Can you speak about changes internal to Microsoft tools that take advantage of multi-core chips, such as Visual C++ turning on a switch to do parallel builds?

Products to do parallel builds have existed for a while and those features are increasingly in the box. That's just part of evolving tools, and an example of apps becoming multi-core-enabled. The more we can give developers tools libraries that are internally concurrent that they can use without having to deal with concurrency directly, the more benefit they'll have.

How is concurrency being addressed in the next version of C++?

C++ is doing something very similar to what Java is doing: A state-of-the-art memory model, an atomics library for lock-free code, and threads and locks.

Do you see a lot of interest in and usage of transactional memory, or is the concept too difficult for most developers to grasp?

It's not yet possible to answer who's using it because it hasn't been brought to market yet. Intel has a software transactional memory compiler prototype. But if the question is "Is it too hard for developers to use?" the answer is that I certainly hope not. The whole point is it's way easier than locks. It is the only major thing on the research horizon that holds out hope of greatly reducing our use of locks. It will never replace locks completely, but it's our only big hope to replacing them partially.

There are some limitations. In particular, some I/O is inherently not transactional—you can't take an atomic block that prompts the user for his name and read the name from the console, and just automatically abort and retry the block if it conflicts with another transaction; the user can tell the difference if you prompt him twice. Transactional memory is great for stuff that is only touching memory, though.

Every major hardware and software vendor I know of has multiple transactional memory tools in R&D. There are conferences and academic papers on theoretical answers to basic questions. We're not at the Model T stage yet where we can ship it out. You'll probably see early, limited prototypes where you can't do unbounded transactional memory—where you can only read and write, say, 100 memory locations. That's still very useful for enabling more lock-free algorithms, though.

What is the future of multi-core architecture? Will they comprise many homogenous cores, or will different instruction sets be mixed in together?
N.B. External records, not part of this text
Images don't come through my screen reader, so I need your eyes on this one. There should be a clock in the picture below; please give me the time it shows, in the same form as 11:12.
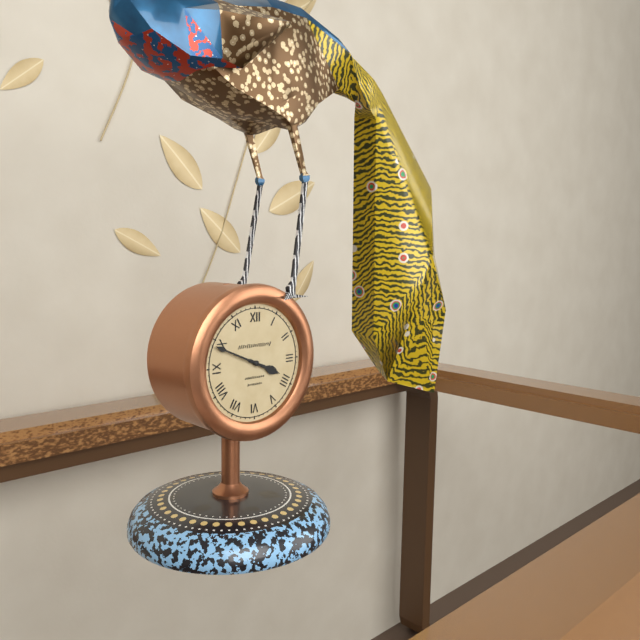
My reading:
3:49
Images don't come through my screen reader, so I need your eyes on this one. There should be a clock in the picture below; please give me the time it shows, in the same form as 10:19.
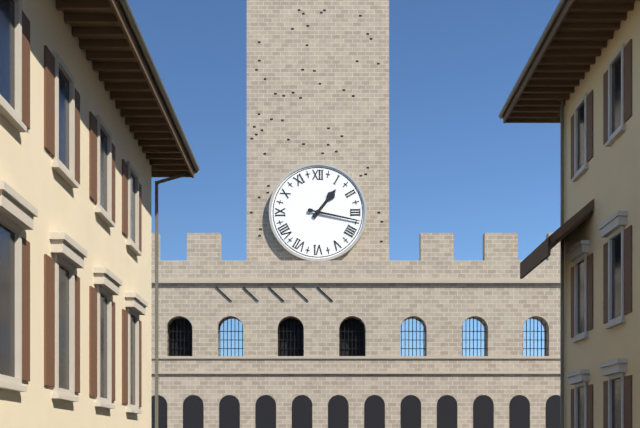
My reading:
1:17
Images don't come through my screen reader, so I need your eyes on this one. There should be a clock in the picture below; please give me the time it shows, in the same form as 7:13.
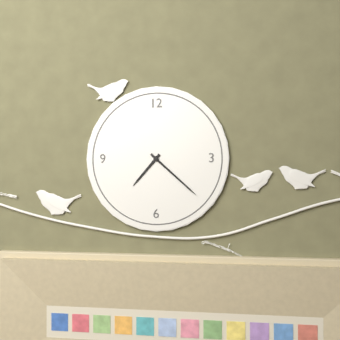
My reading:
7:22
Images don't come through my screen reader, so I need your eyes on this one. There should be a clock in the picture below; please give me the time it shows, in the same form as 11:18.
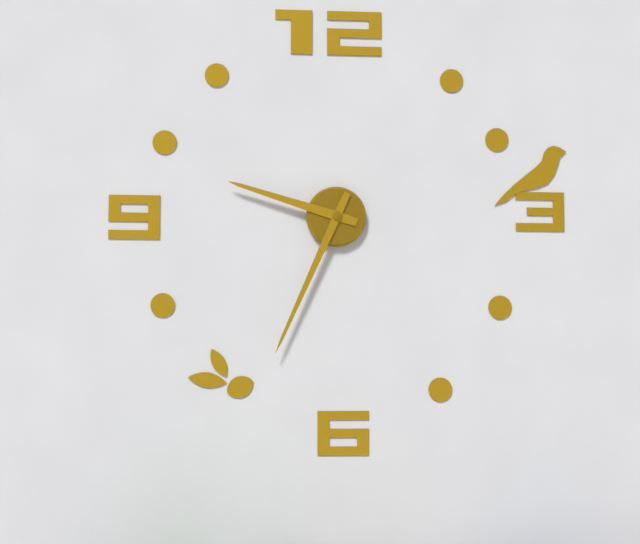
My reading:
9:34
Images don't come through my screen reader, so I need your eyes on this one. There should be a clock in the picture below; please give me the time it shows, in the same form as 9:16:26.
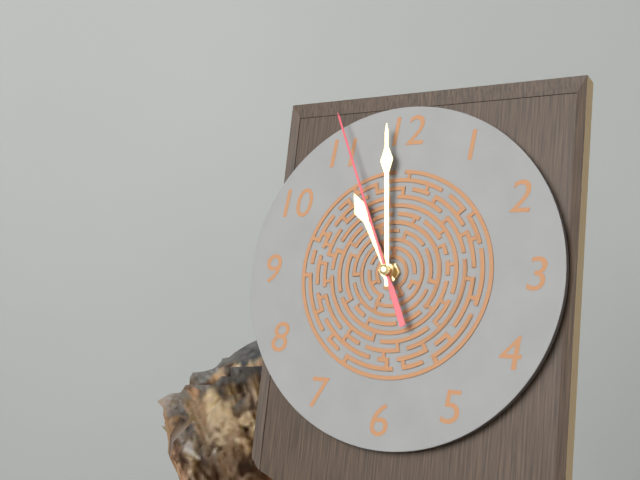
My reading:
10:59:56
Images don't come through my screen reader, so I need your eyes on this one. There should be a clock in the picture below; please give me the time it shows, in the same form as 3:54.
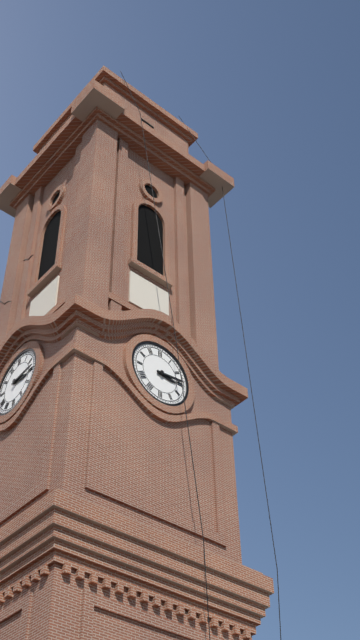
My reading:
3:14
On the one extreme, you have the simplicity of many identical cores with a single monolithic memory. Then on the other, there's the Cell Processor, which has one general-purpose core and eight special cores with their own instruction sets. They don't even all touch the same memory, and the programmer has to explicitly move memory around from core to core. In between those two extremes, there's a big range.

You could imagine special-purpose cores where memory management is automated. You might look at having heterogeneous cores where the only difference is complexity and speed: 32 cores with the x86 instruction set, but some are faster than others. Some big out-of-order cores that are faster, or simpler in-order cores, all on the same chip.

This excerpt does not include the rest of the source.